Orden de trabajo | Copia literalmente, del texto sobre la inteligencia artificial generativa, el tramo que va desde "Ni inteligente ni" hasta "también plantean dudas.", ambos incluidos.

┌─ Fragmento de texto

Ni inteligente ni artificial: aunque parece pensar, la Inteligencia Artificial Generativa (IAG) es, en esencia, estadística de alto nivel entrenada con productos del intelecto humano. Sus avances asombran, pero también plantean dudas.

Desde el lanzamiento de ChatGPT a fines de 2022, las promesas empresariales parecen no tener techo: resolverá problemas complejos, revolucionará industrias y cambiará la vida diaria. Para algunos, es un futuro inevitable; para otros, una moda con riesgos. La historia reciente ofrece advertencias: criptomonedas, NFT, metaverso y autos autónomos fueron anunciados como inminentes y masivos… y aún no lo son.

└─
┌─ Registros aportados

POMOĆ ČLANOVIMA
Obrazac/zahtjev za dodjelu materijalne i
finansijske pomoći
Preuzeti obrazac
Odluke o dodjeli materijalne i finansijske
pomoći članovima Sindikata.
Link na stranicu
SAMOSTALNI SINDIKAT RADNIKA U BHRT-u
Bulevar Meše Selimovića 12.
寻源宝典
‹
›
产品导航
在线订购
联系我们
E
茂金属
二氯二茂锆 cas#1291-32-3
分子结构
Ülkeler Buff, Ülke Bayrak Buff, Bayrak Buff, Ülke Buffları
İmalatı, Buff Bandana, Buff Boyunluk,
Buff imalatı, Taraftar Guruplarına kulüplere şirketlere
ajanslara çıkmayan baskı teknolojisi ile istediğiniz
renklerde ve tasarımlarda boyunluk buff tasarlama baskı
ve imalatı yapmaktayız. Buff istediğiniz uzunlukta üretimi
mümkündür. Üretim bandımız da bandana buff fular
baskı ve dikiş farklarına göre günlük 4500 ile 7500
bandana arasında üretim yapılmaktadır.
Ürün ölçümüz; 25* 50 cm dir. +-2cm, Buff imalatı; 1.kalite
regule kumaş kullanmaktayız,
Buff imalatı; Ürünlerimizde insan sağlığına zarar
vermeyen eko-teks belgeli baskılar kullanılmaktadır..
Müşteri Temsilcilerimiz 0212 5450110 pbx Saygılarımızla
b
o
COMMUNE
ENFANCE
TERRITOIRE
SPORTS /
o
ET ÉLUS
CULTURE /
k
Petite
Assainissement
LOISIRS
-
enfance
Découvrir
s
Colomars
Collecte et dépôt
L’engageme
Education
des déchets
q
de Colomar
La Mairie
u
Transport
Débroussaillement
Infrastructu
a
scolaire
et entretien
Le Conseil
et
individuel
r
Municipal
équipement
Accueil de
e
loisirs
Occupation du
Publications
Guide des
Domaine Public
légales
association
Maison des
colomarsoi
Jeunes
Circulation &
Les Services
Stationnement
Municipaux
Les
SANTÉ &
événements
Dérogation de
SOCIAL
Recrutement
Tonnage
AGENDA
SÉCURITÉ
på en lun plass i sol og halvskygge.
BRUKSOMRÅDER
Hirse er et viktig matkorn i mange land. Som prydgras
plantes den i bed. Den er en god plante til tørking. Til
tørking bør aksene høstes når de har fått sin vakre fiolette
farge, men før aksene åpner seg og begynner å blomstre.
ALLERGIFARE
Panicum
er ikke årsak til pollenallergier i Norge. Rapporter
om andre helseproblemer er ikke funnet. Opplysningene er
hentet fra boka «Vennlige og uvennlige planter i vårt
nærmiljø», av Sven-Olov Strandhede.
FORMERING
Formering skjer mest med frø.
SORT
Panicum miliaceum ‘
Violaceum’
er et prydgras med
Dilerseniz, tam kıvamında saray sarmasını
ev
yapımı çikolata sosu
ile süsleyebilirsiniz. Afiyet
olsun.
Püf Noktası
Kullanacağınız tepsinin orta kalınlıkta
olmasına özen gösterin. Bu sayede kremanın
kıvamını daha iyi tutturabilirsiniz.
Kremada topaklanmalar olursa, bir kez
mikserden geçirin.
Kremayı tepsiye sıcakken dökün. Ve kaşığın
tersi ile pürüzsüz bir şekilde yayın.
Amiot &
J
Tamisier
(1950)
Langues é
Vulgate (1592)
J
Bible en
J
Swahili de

└─

Respuesta escrita |
Ni inteligente ni artificial: aunque parece pensar, la Inteligencia Artificial Generativa (IAG) es, en esencia, estadística de alto nivel entrenada con productos del intelecto humano. Sus avances asombran, pero también plantean dudas.